第二試合 もう一人の修斗ウェルター級 世界王者、癒しと戦慄のデビュー戦勝利

ライト級 1R10分 + 2R5分
○石田 光洋(168cm/70.8kg/T-BLOOD/修斗ウェルター級 世界一位 環太平洋王者)
●ポール ロドリゲス(173cm/70.9kg/アメリカ/アメリカン トップチーム)
[1R 2分29秒 フロントネックロック]

戦前の予想

石田がグラウンドパンチで1R勝利。判定勝利の線も考えたが「石田、PRIDE武士道初進出」という事への景気づけや、ロドリゲスがそこまでの強さを持っていないであろう事を予想して。

試合の感想

入場曲が森山 直太郎の「さくら(独唱)」…ではなかったのが残念。石田の性格から考えると、自分から曲を変えた可能性が高いかな?(サビまで入場してこないから)
試合は何もかもが石田のペース、修斗で何度か見た「いつもの石田」の試合。一つ違ったのは最後のフロントチョーク。相手の首根っこを丸ごと持ち上げてのソレはどうみてもネックロックでかなりヤバい極まり方だった。ともあれ彼の勝利は妙に嬉しい。好青年だしね。

第三試合 PANCRASEの若武者、初代UFCライト級 王者にあと一歩届かず

ライト級 1R10分 + 2R5分
○ジェンス パルバー(170cm/71.7kg/アメリカ/チーム エクストリーム)
●アライ ケンジ(176cm/70.0kg/PANCRASE)
[1R 3分59秒 KO]
※鼻先へのサッカーボールキック

戦前の予想

パルバーがスタンドパンチで1R勝利。アライは好きな選手なので「アライの勝利」を予想したかった…のだが、どう考えてもアライが最後に喜んでいる姿を想像できなかったので。スタンドパンチによる勝利…と予想したのは博打。

試合の感想

「足関十段」今成 正和の欠場で突如出場することになったアライ。でも、このカードを見て「あ、確かにこっちの方が噛み合うな」と予想した人は多いかもしれないが、アライがここまでパルバーの牙城を崩しにかかるとは誰も思っていなかったのではないか?モチロン、僕も予想していなかったワケだが。
短い時間ながらもなかなかに壮絶な試合でアライの株は上がったように思える。ただ、最後のサッカーボールキックでかなりの大怪我を負ったように見えた。次にPANCRASEで試合をするのが先になりそうで心配。
それにしても打撃のフィニッシュを予想するのは難しいね。この試合は左右のフック、つまりスタンドパンチで決着がついていたようには思えるんだが、フィニッシュはサッカーボールキックなんだよなぁ…。

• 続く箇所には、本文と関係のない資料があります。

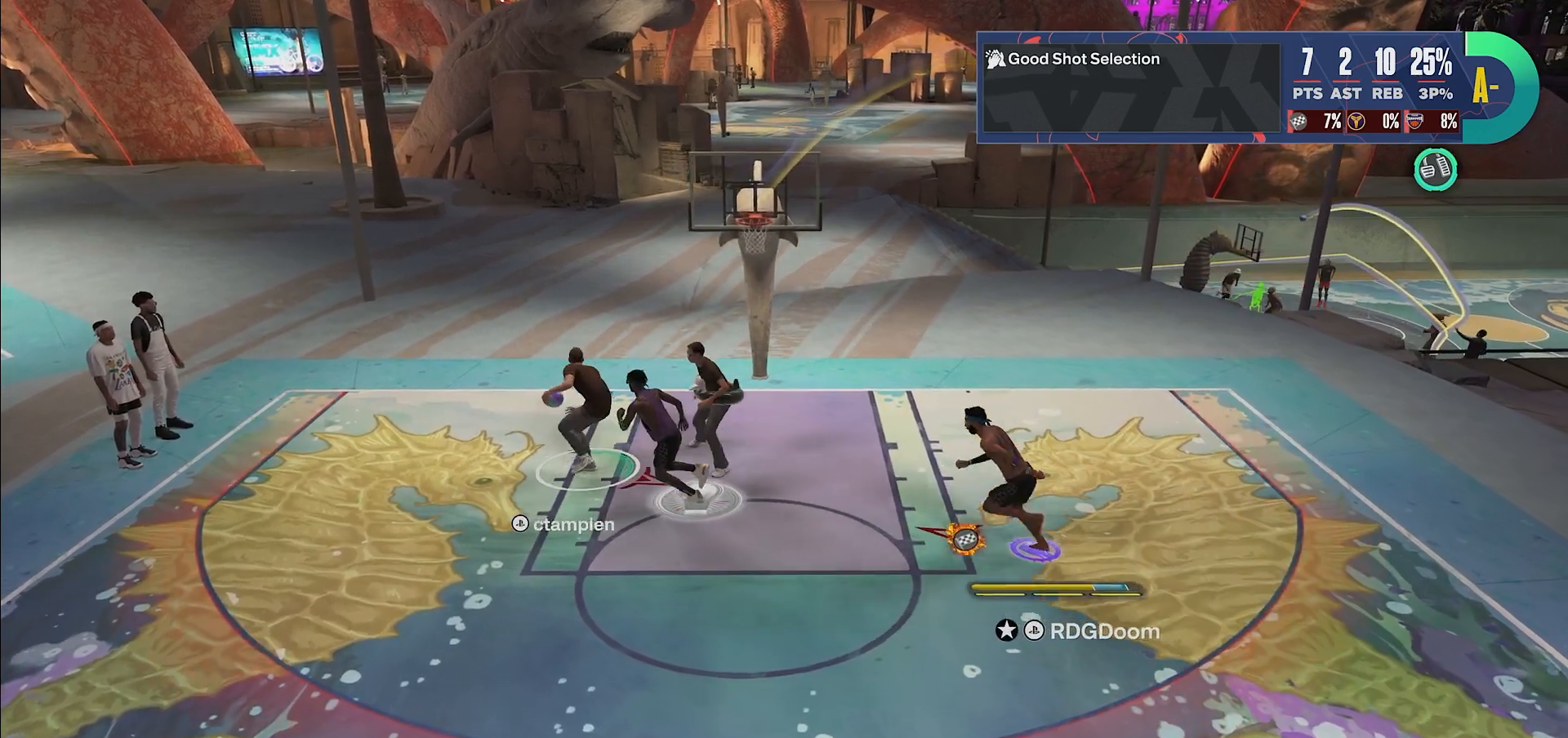
{"buttons": ["L2"], "left_stick": "up-right", "right_stick": "up", "events": [[83, "right_stick", "up"], [183, "L2", "down"], [233, "left_stick", "center"], [317, "left_stick", "up"], [467, "left_stick", "up-right"]]}
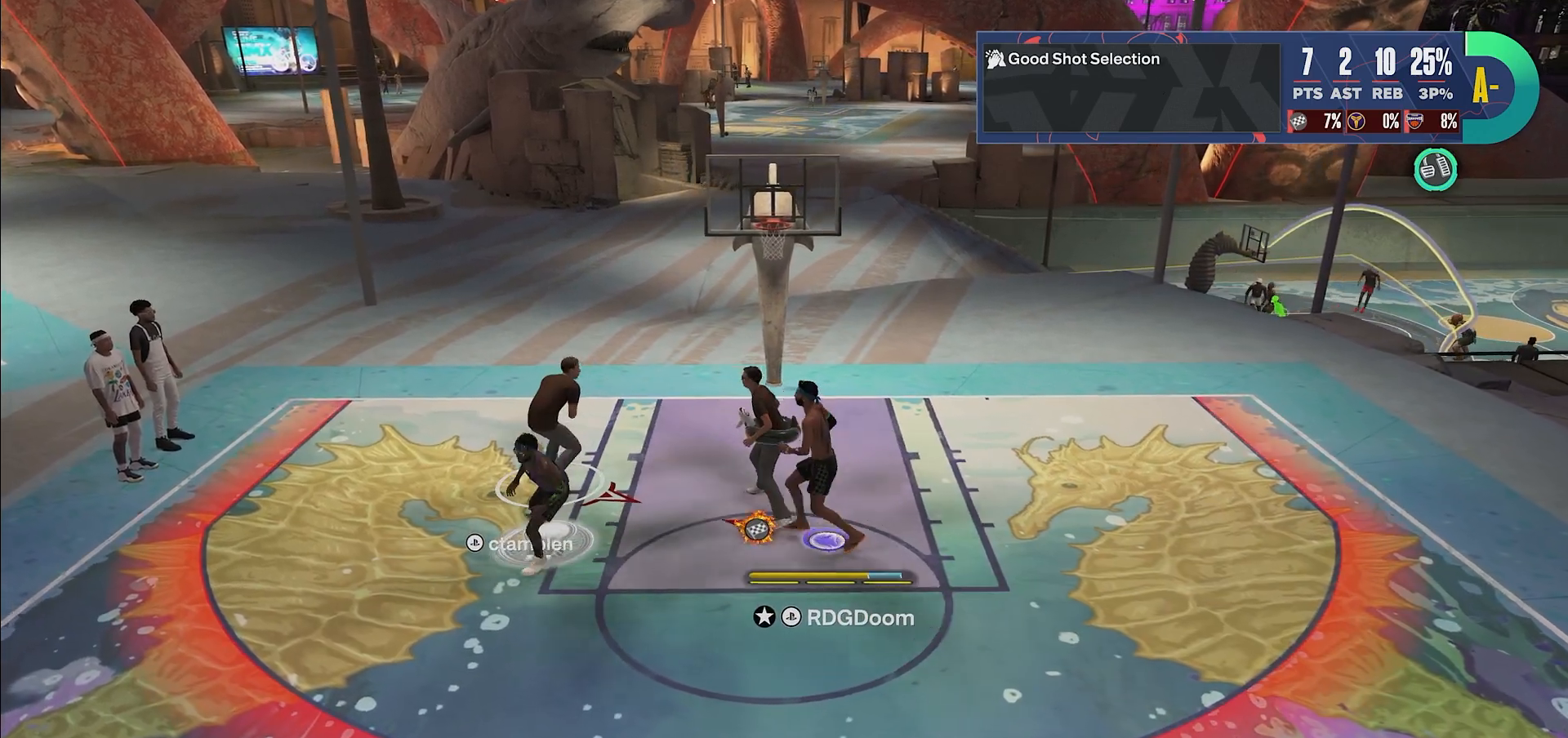
{"buttons": ["L2"], "left_stick": "up", "right_stick": "up", "events": [[433, "left_stick", "up"]]}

第四試合 韓国の隠れた強豪、Cage Rageのベテラン戦士を撃破

ウェルター級 1R10分 + 2R5分
○デニス カーン(180cm/82.9kg/韓国/スピリットMC)
●マーク ウィアー(188cm/82.8kg/イギリス/グロスター レンジ ファイティング)
[1R 4分55秒 ギブアップ]
※グラウンドでの顔面への膝蹴り

戦前の予想

ウィアーがパウンドで1R勝利。この試合は予想が難しかった。カーンの実績は無視できないし、かといってウィアーの秒殺の山も無視できない。隠れた強豪同士の対戦、色々考えた挙句ベテランのウィアーの勝利を予想。決め手になるものは、ズバリ「勘」。

試合の感想

色々考えた挙句、考えるのが面倒くさくなってウィアーを勝者にしたんだが…ハズレたなぁ(笑)。
でもウィアーも凄い選手ではあったと思う。特に最初の左ハイはスピード・パワー共に申し分なしで、とても「もうすぐ40代」の選手には見えなかった。パンチにもキレがあったし、もう少し見ていたい選手ではあるなぁ、と。
でもねぇ…カーンは地味に強いね。首相撲からのヒザ蹴りで一気に流れを自分の方に持ち込んで、あとは上から強烈なパンチ。ヒジ打ちっぽい技もあったのは引っかかるが、グラウンドでは圧倒的な圧力を出していたし、まあ完勝といっていいんじゃないかな。PRIDEも韓国市場は視野に入れているだろうし、カーンはこの先もっと扱いが良くなっていきそうだな。見た目が韓国っぽくないのが致命的だけど。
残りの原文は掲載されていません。